During a conference call with analysts to comment on the earnings, Hsieh said loanDepot is well positioned to gain market share in 2022. He said that the company has a proprietary tech stack, a diverse mix of channels, and a marketing machine that controls the lead flow, customer contact, and the point of loan origination. 

According to one analyst in the conference call, the explanation about how loanDepot will gain market share doesn’t appear to be resonating with investors. 

Hsieh responded: “We’re obviously disappointed as well. But this is the second inning of a long game here, and we certainly are very disciplined in our approach.”  

For the first quarter of 2022, assuming no material changes in interest rates or the competitive landscape, the company expects loan origination volumes to decline to a range between $19 billion and $24 billion. 

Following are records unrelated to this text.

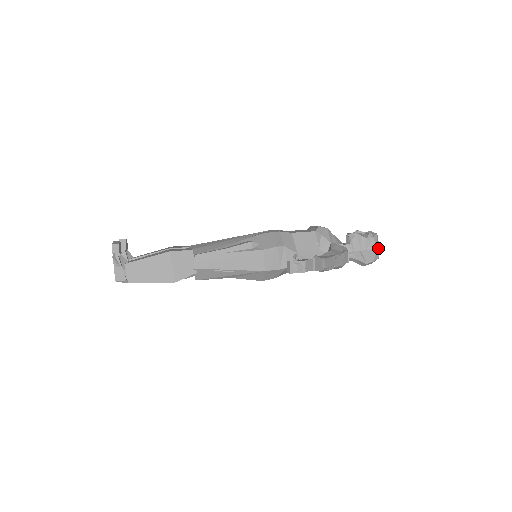
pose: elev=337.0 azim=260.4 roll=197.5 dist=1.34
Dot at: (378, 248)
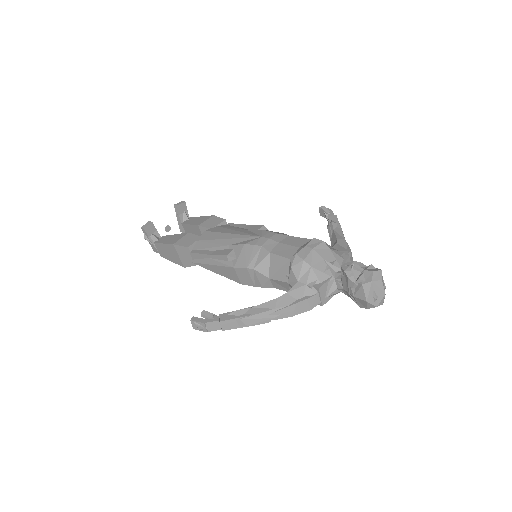
Dot at: (373, 297)
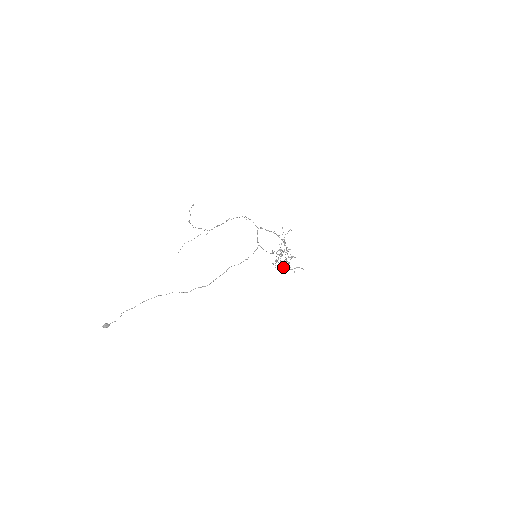
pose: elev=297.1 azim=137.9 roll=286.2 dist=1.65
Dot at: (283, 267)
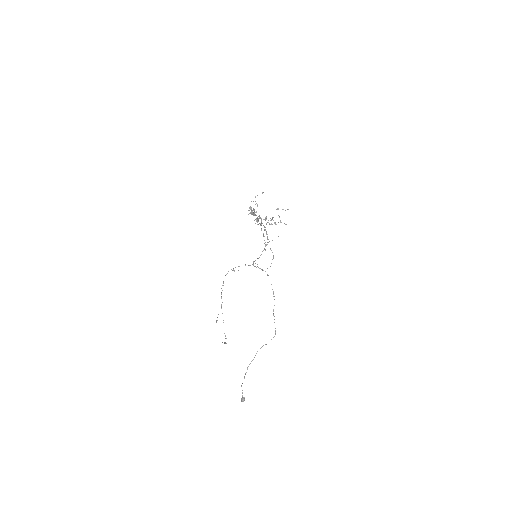
Dot at: occluded
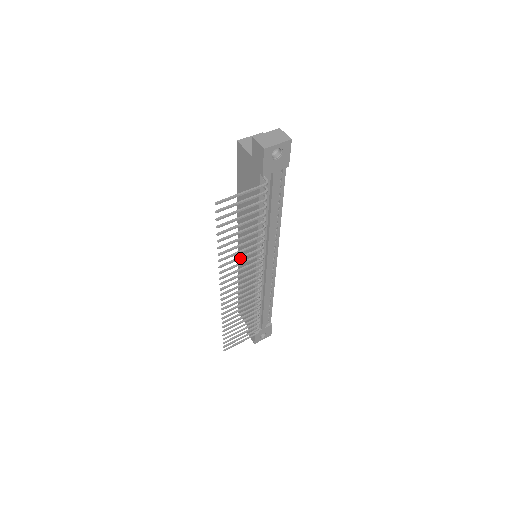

The gain-on-sale margin is expected to fall to a range between 200 and 250 basis points, reflecting a more competitive marketplace.  

The pressure on margins, according to Hsieh, can last one to three quarters, provided that the mortgage market stays right around $3 trillion. “Now, if it shrinks to $2 trillion, $2.5 trillion, that pressure will continue until the industry gets rightsized in capacity,” he said.